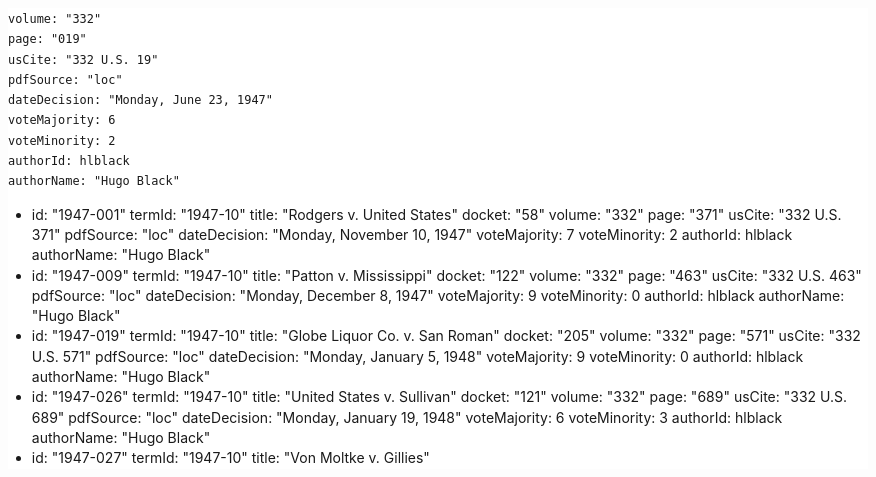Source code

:     volume: "332"
    page: "019"
    usCite: "332 U.S. 19"
    pdfSource: "loc"
    dateDecision: "Monday, June 23, 1947"
    voteMajority: 6
    voteMinority: 2
    authorId: hlblack
    authorName: "Hugo Black"
  - id: "1947-001"
    termId: "1947-10"
    title: "Rodgers v. United States"
    docket: "58"
    volume: "332"
    page: "371"
    usCite: "332 U.S. 371"
    pdfSource: "loc"
    dateDecision: "Monday, November 10, 1947"
    voteMajority: 7
    voteMinority: 2
    authorId: hlblack
    authorName: "Hugo Black"
  - id: "1947-009"
    termId: "1947-10"
    title: "Patton v. Mississippi"
    docket: "122"
    volume: "332"
    page: "463"
    usCite: "332 U.S. 463"
    pdfSource: "loc"
    dateDecision: "Monday, December 8, 1947"
    voteMajority: 9
    voteMinority: 0
    authorId: hlblack
    authorName: "Hugo Black"
  - id: "1947-019"
    termId: "1947-10"
    title: "Globe Liquor Co. v. San Roman"
    docket: "205"
    volume: "332"
    page: "571"
    usCite: "332 U.S. 571"
    pdfSource: "loc"
    dateDecision: "Monday, January 5, 1948"
    voteMajority: 9
    voteMinority: 0
    authorId: hlblack
    authorName: "Hugo Black"
  - id: "1947-026"
    termId: "1947-10"
    title: "United States v. Sullivan"
    docket: "121"
    volume: "332"
    page: "689"
    usCite: "332 U.S. 689"
    pdfSource: "loc"
    dateDecision: "Monday, January 19, 1948"
    voteMajority: 6
    voteMinority: 3
    authorId: hlblack
    authorName: "Hugo Black"
  - id: "1947-027"
    termId: "1947-10"
    title: "Von Moltke v. Gillies"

++++++++++

Directions for this task ▸ A count is needed of the lines in this data that contain "January"; give the number and no other text.

Your solution ▸ 2